If behaviour at lunchtime is a concern then it’s usually a small minority of challenging children that persistently misbehave. How can it be improved? By giving these challenging children a chance to be lunchtime leaders; by trusting them to develop their own job specification; by getting them to communicate with the whole school; and by rewarding children for good behaviour. This is an approach Recipe for Change is currently trialling at a school in Kent. It was clear from the very first meeting with the nominated lunchtime leaders, a group of Y5s, that they felt valued and important. They engaged extremely well, came up with good and constructive ideas and are excited about their new role.
Behaviour policies are often inconsistently applied at lunchtime. Children become confused and upset as soon as they think one midday supervisor is being too lenient and another is too strict. This is often due to midday supervisors not being clear themselves on what the consequences should be for bad behaviour and/or they aren’t assertive enough.
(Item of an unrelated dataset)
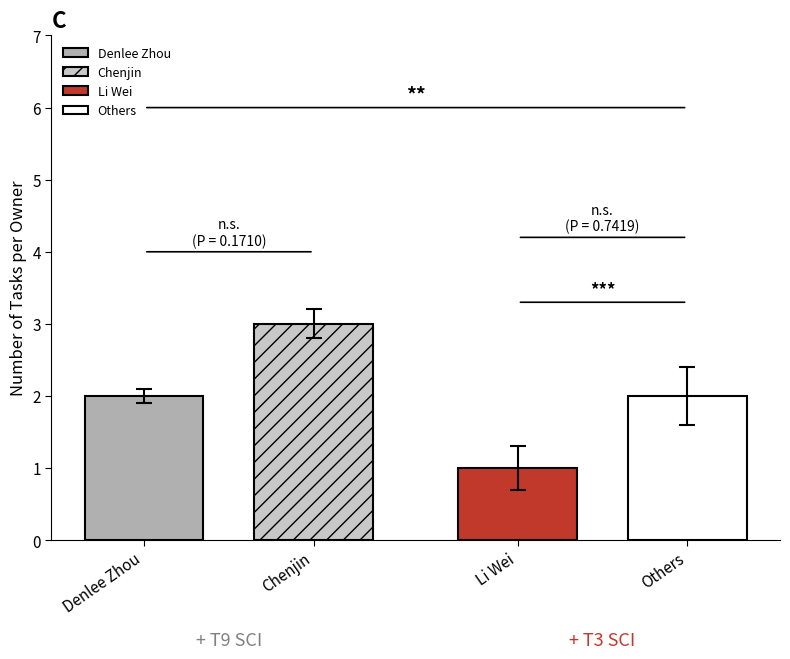

What is the label of the 2nd bar from the left?

Chenjin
Getting lunchtime leaders to write their own lunchtime charter, which includes rules/guidelines that they are prepared to follow and they feel are acceptable, will help those in charge manage any bad behaviour. This often includes no play fighting and lining up quietly. If children don’t line up quietly and play fight they should be more willing to accept the consequences. The consequences need to be very clearly and prominently communicated. For Midday Supervisors, that means carrying a series of laminated cards on their lanyards with the behaviour and consequences. For children, a poster of the lunchtime charter that the lunchtime leaders have created prominently displayed in the hall will act as a good reminder.
Lunchtime is an integral part of the academic day and it offers real learning opportunities. One evidence based example of this is the introduction of times table plates with memorable and engaging animal characters printed on them to represent each of the 12 times tables. In one Yorkshire school the times table plates have improved instant recall and reduced food waste from 80 kg to 45 kg. The children were learning more and eating more.
Another key learning opportunity, particularly for infants, is teaching them how to use a knife and fork. Learning how to socialise whilst eating is a skill and using a knife and fork properly is something a lot children need help with. Some schools have introduced a knife and fork licence, just like a pen licence.
Lunchtime shouldn’t become another class. Classroom learning outcomes can be reinforced and embedded as part of children’s social time. In Personal, Social and Health Education (PSHE) lessons children will learn about friendships, emotions and communication. Whilst these lessons are good opportunities for reflecting on and thinking about social relationships and behaviour, they are not, and can never be, replacements for the real thing. Lunchtime is an ideal opportunity for pupils to put what they have learnt in PSHE into practice.
If your school needs support with the new personal development, behaviour and welfare Ofsted judgement then making changes to lunchtimes could provide valuable evidence.